Task instructions - Provide an exact copy of the data, excluding the images.

[Start of section]

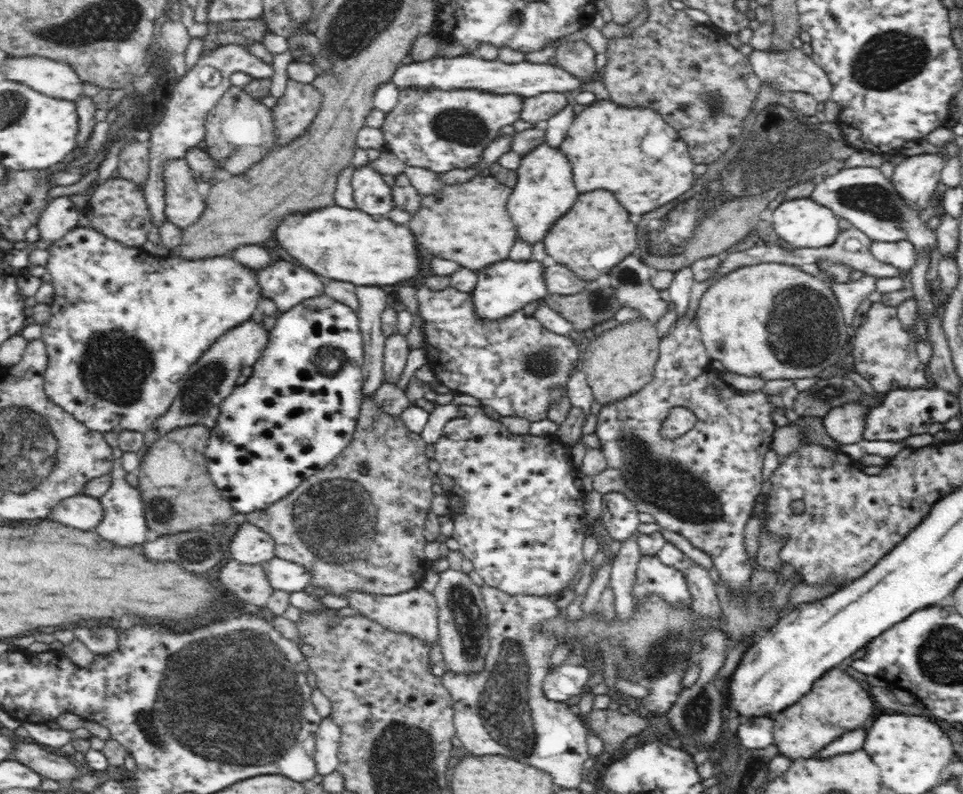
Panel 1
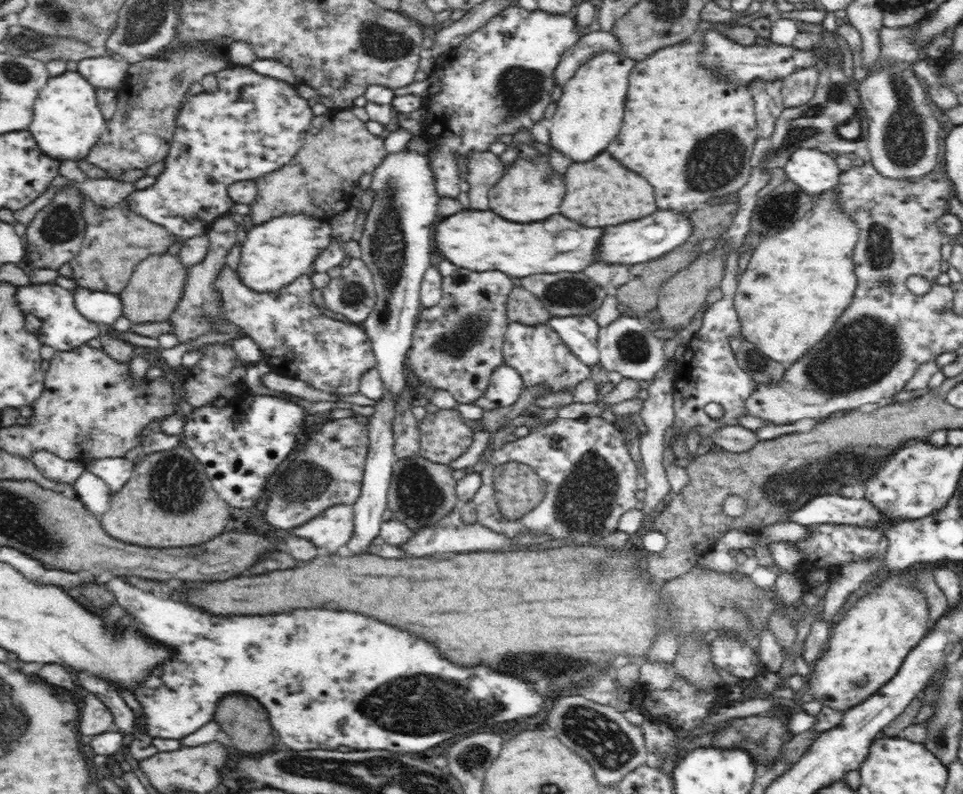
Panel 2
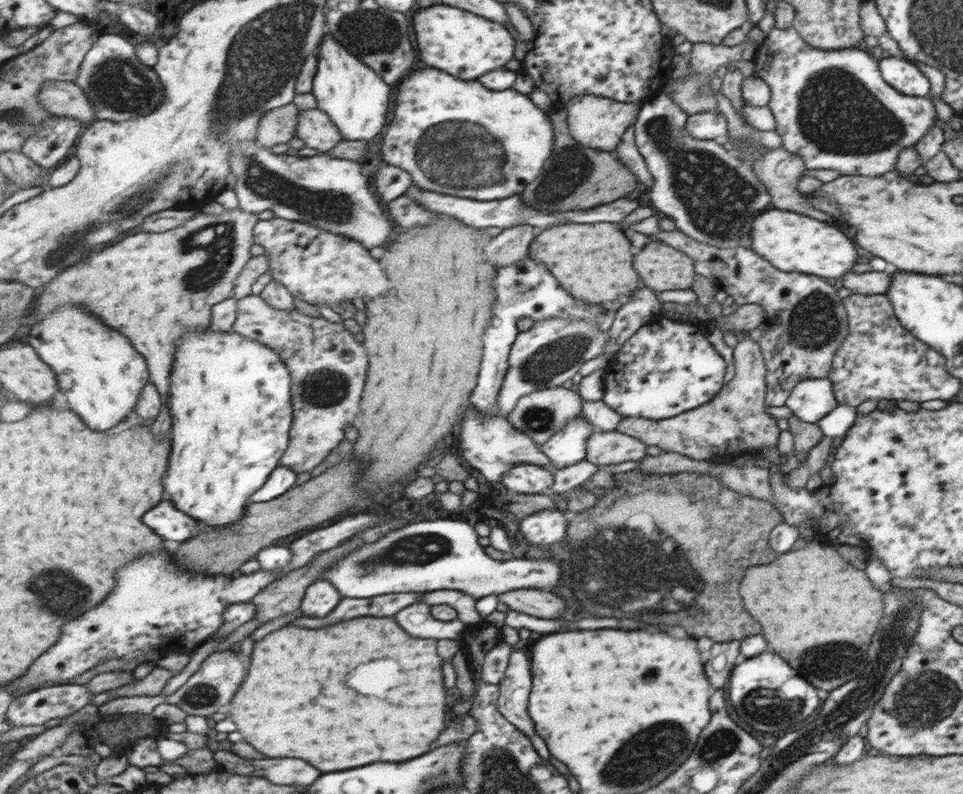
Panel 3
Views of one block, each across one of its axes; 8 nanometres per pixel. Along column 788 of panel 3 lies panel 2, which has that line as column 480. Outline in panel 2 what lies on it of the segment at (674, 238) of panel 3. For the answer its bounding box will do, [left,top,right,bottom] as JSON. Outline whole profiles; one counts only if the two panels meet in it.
[405,268,512,404]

[End of section]

Exercise result -
Panel 1
Panel 2
Panel 3
Views of one block, each across one of its axes; 8 nanometres per pixel. Along column 788 of panel 3 lies panel 2, which has that line as column 480. Outline in panel 2 what lies on it of the segment at (674, 238) of panel 3. For the answer its bounding box will do, [left,top,right,bottom] as JSON. Outline whole profiles; one counts only if the two panels meet in it.
[405,268,512,404]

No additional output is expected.